Алево ушел, но буквально несколько минут спустя явился Лугус в сопровождении еще нескольких нагруженных, как мулы, всяким барахлом брауни. Он прямо-таки впился в меня клещом, озадачив выбором из сотни отрезов великолепных тканей, изучением и подбором отделки, уточнением желаемых фасонов. Сколько я ни пыталась от него отмахнуться, ничего не выходило. Лугус упрямо и терпеливо, но от этого не менее раздражающе донимал меня снова и снова, вовлекая в совершенно никчемное сейчас, на мой взгляд, обсуждение. И я просто не посмела откровенно сорваться, наорать и вытолкать его, потому что прекрасно понимала, что он так старается не дать мне ни единой минуты наедине с собой, точно с подачи хитросделанного асраи или даже самого архонта. Так что в этой ситуации Лугус человек, пардон, брауни подневольный, и вызверяться на него несправедливо. К тому же нужно отдать должное его опыту долгого взаимодействия с дамами всевозможных рас, потому как я и сама толком не заметила, как втянулась в это перебирание тканей, разноцветных, холодящих пальцы драгоценных камней и поглаживание ладонями гладких россыпей множества оттенков жемчуга.

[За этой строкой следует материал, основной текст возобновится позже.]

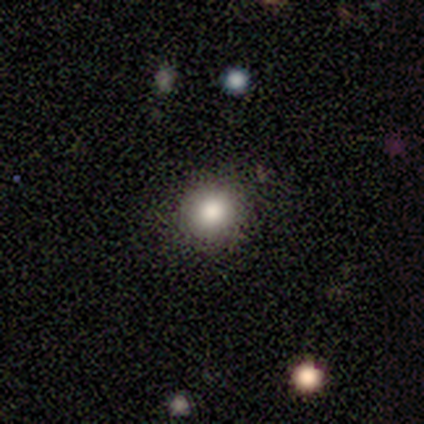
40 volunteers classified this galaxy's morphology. Volunteers were most divided on "smooth or featured": smooth: 78%, featured or disk: 12%, star or artifact: 10%. More confident: how rounded — round (97%); merging — none (89%).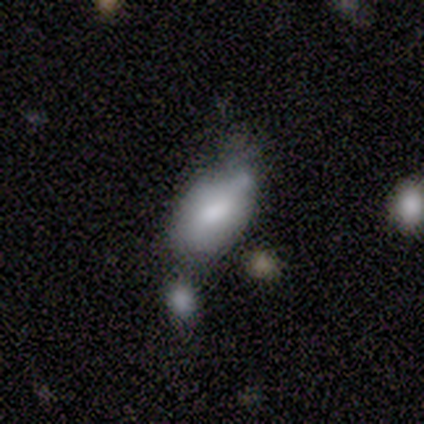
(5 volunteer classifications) This is likely a smooth galaxy (60%). How rounded: clearly in between (100%). Merging: likely minor disturbance (67%).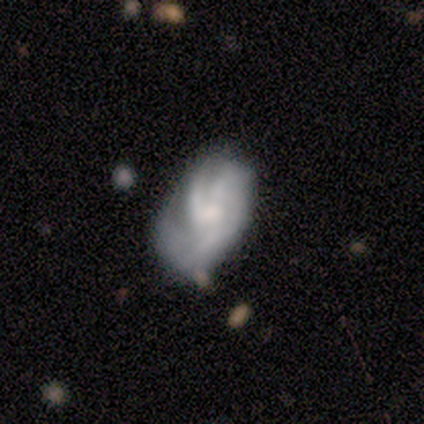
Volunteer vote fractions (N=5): featured or disk 60%, smooth 40%, star or artifact 0%. Down the decision tree: edge-on disk — no (67%); bar — no (100%); spiral arms — yes (100%); spiral arm count — 2 (50%, tied with can't tell); spiral winding — tight (50%, tied with medium); bulge size — small (100%); merging — minor disturbance (60%).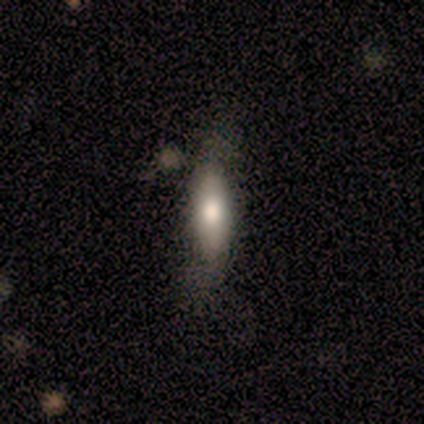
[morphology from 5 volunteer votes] smooth_or_featured: smooth (p=0.60) [alt: featured or disk p=0.40]
how_rounded: in between (p=0.67) [alt: cigar-shaped p=0.33]
merging: none (p=0.60) [alt: minor disturbance p=0.40]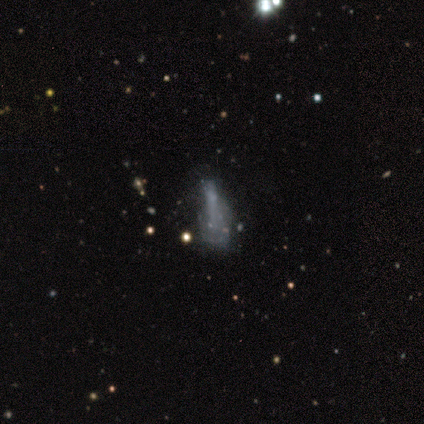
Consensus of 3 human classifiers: This is clearly a star or artifact rather than a galaxy (100%).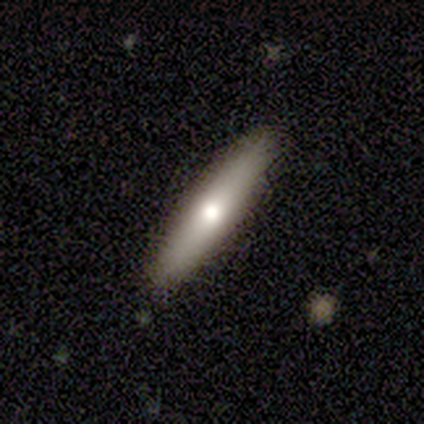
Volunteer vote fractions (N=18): This appears to be a smooth galaxy with no disk features (56%) that is cigar-shaped (90%). Merging: none (100%).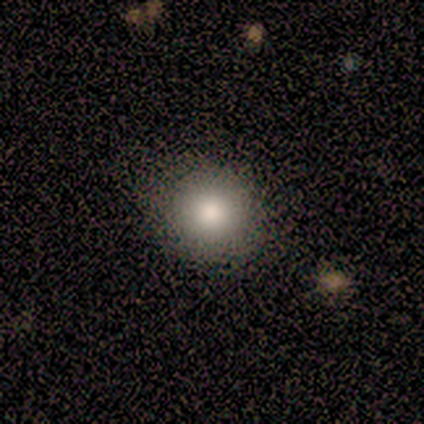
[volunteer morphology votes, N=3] Smooth or featured? 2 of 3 (67%) said smooth. How rounded? 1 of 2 (50%, tied with in between) said round. Merging? 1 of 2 (50%, tied with minor disturbance) said none.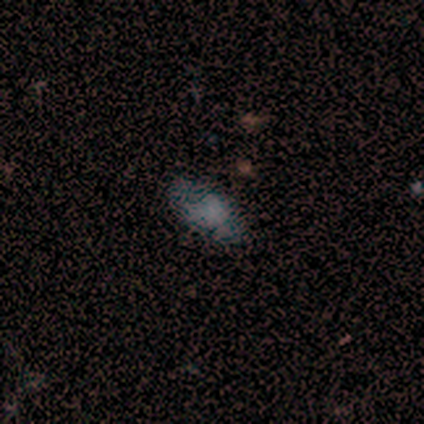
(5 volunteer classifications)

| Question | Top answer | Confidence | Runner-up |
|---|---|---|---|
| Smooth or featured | smooth | 60% | featured or disk (40%) |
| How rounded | in between | 100% | — |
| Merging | none | 80% | minor disturbance (20%) |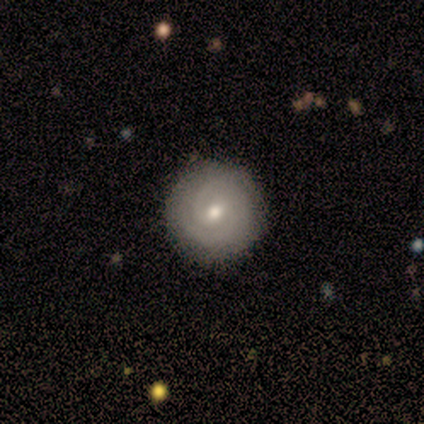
A featured or disk galaxy (100%) with no bar (60%), 2 (70%) tight (90%) spiral arms (100%) and a small central bulge (60%).

Vote fractions:
- Smooth or featured? featured or disk: 100% / smooth: 0% / star or artifact: 0%
- Edge-on disk? no: 100% / yes: 0%
- Bar? no: 60% / weak: 40% / strong: 0%
- Spiral arms? yes: 100% / no: 0%
- Spiral winding? tight: 90% / medium: 10% / loose: 0%
- Spiral arm count? 2: 70% / can't tell: 20% / 3: 10% / 1: 0% / 4: 0% / more than 4: 0%
- Bulge size? small: 60% / moderate: 40% / dominant: 0% / large: 0% / none: 0%
- Merging? none: 90% / minor disturbance: 10% / major disturbance: 0% / merger: 0%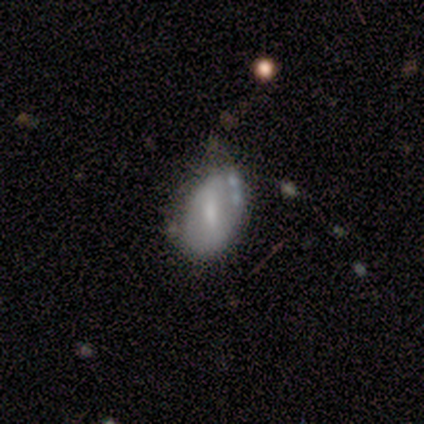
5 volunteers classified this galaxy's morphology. Smooth or featured? featured or disk (60%)
Edge-on disk? no (100%)
Bar? strong (33%, tied with weak and no)
Spiral arms? no (100%)
Bulge size? moderate (67%)
Merging? none (60%)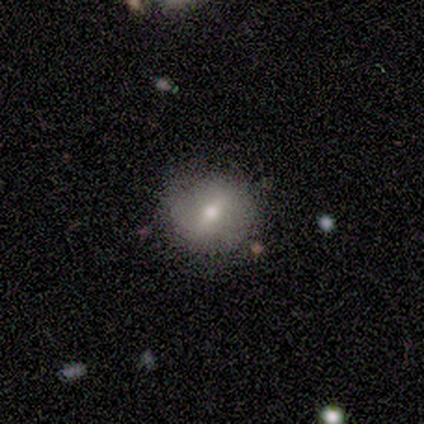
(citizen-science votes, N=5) smooth 80%, star or artifact 20%, featured or disk 0%. Down the decision tree: how rounded — round (100%); merging — none (75%).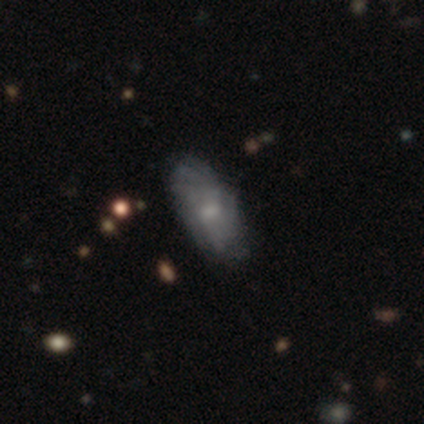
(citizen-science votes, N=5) Smooth or featured? 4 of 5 (80%) said featured or disk. Edge-on disk? 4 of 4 (100%) said no. Bar? 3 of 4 (75%) said weak. Spiral arms? 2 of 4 (50%, tied with no) said yes. Spiral winding? 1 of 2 (50%, tied with medium) said tight. Spiral arm count? 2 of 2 (100%) said can't tell. Bulge size? 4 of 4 (100%) said small. Merging? 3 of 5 (60%) said minor disturbance.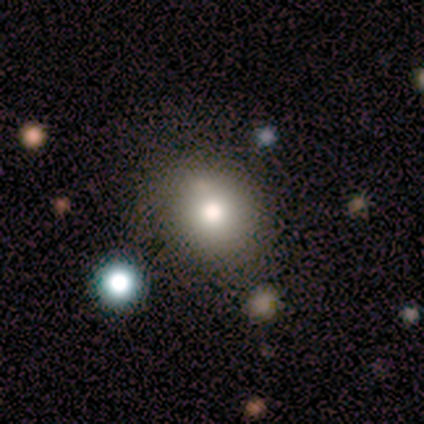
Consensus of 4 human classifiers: A smooth galaxy with no disk features (100%) that is round (50%, tied with in between). Merging: none (75%).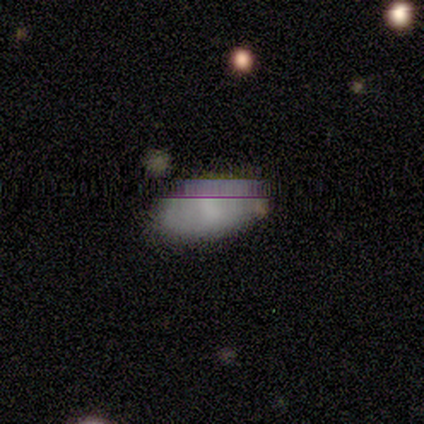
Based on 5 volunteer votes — Volunteers were most divided on "smooth or featured" (2-way tie): smooth: 40%, star or artifact: 40%, featured or disk: 20%. More confident: how rounded — in between (100%); merging — none (100%).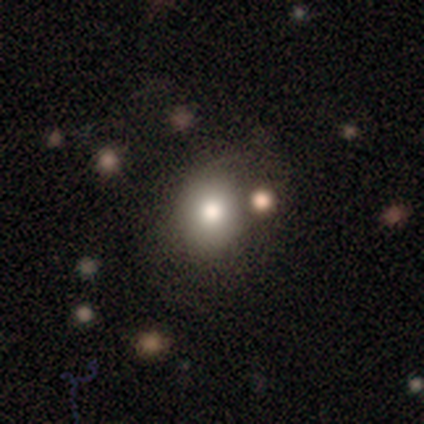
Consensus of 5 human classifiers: Smooth or featured: smooth — 80% (star or artifact — 20%)
How rounded: round — 75% (in between — 25%)
Merging: none — 50% (minor disturbance — 25%)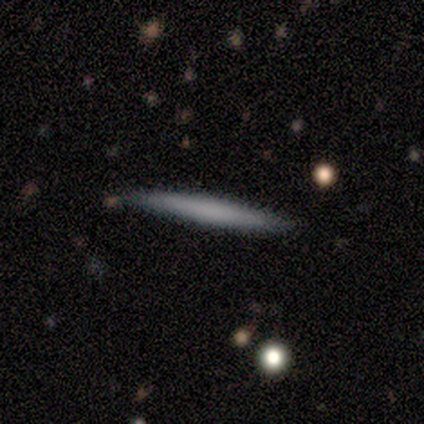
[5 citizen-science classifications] Overall: featured or disk (100%). Edge-on disk: yes (100%). Edge-on bulge: none (60%; boxy 40%). Merging: none (60%; minor disturbance 40%).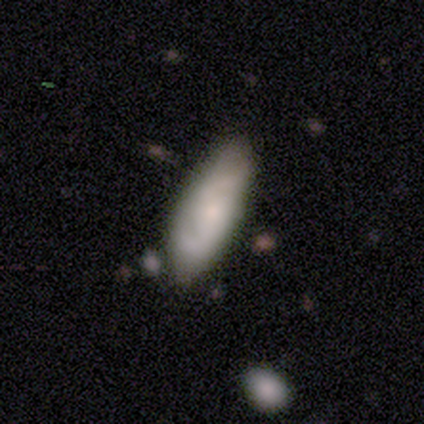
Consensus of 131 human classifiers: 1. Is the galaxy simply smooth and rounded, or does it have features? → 49% featured or disk, 48% smooth, 3% star or artifact.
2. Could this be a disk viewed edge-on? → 89% no, 11% yes.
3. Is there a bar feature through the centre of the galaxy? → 63% no, 30% weak, 7% strong.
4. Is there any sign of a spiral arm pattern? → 86% yes, 14% no.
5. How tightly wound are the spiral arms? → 45% medium, 39% loose, 16% tight.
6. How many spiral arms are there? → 78% 2, 22% can't tell, 0% 1, 0% 3, 0% 4, 0% more than 4.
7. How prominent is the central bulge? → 56% small, 28% moderate, 11% none, 5% large, 0% dominant.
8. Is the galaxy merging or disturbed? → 62% none, 29% minor disturbance, 6% major disturbance, 3% merger.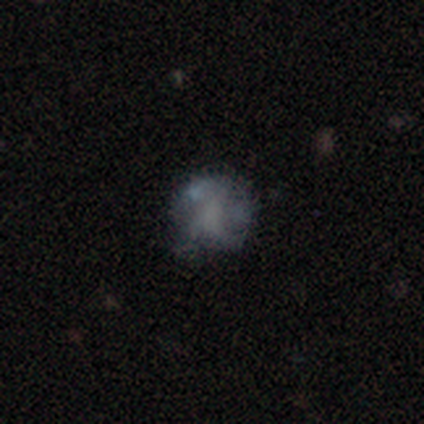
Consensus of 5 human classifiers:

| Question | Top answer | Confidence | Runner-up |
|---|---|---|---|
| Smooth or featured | smooth | 60% | featured or disk (40%) |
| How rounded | round | 100% | — |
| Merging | none | 60% | minor disturbance (20%) |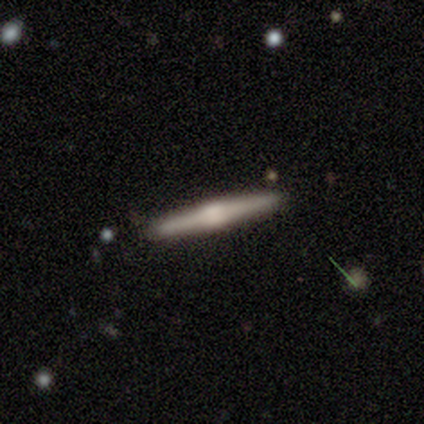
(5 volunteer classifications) Overall: featured or disk (80%). Edge-on disk: yes (100%). Edge-on bulge: rounded (100%). Merging: none (80%).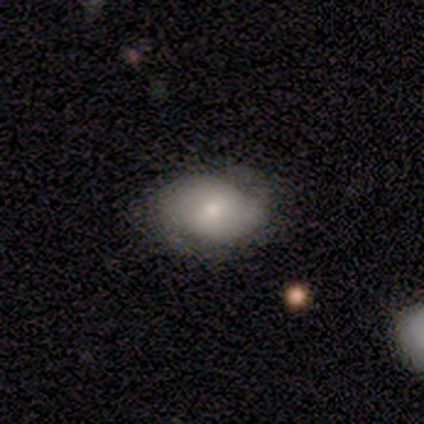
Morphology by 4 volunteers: Overall: smooth (75%). How rounded: in between (100%). Merging: none (50%, tied with minor disturbance).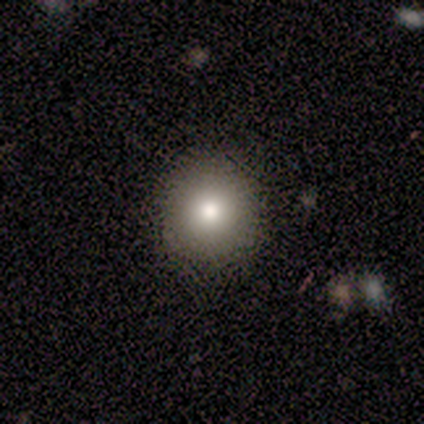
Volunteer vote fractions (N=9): Smooth or featured? 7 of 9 (78%) said smooth. How rounded? 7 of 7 (100%) said round. Merging? 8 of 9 (89%) said none.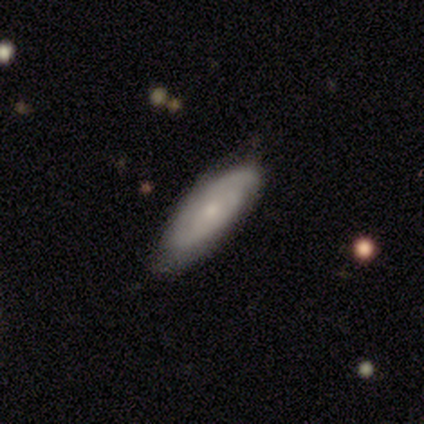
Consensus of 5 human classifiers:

Наверное, есть что-то завораживающее для женщин всех миров и в любом состоянии души в любовании и прикосновении к ослепительно сверкающим граням порожденных землей минералов и матовому шелку морских даров. Это как некая форма релаксации, срабатывающая хоть и временно, но безотказно. И мне вроде бы и злиться, гнобя себя осознанием, что все эти камешки и жемчужинки будут существовать тогда, когда меня уже, возможно, не будет, но, с другой стороны, они как знак неуязвимой долговечности переживут и любого из фейри.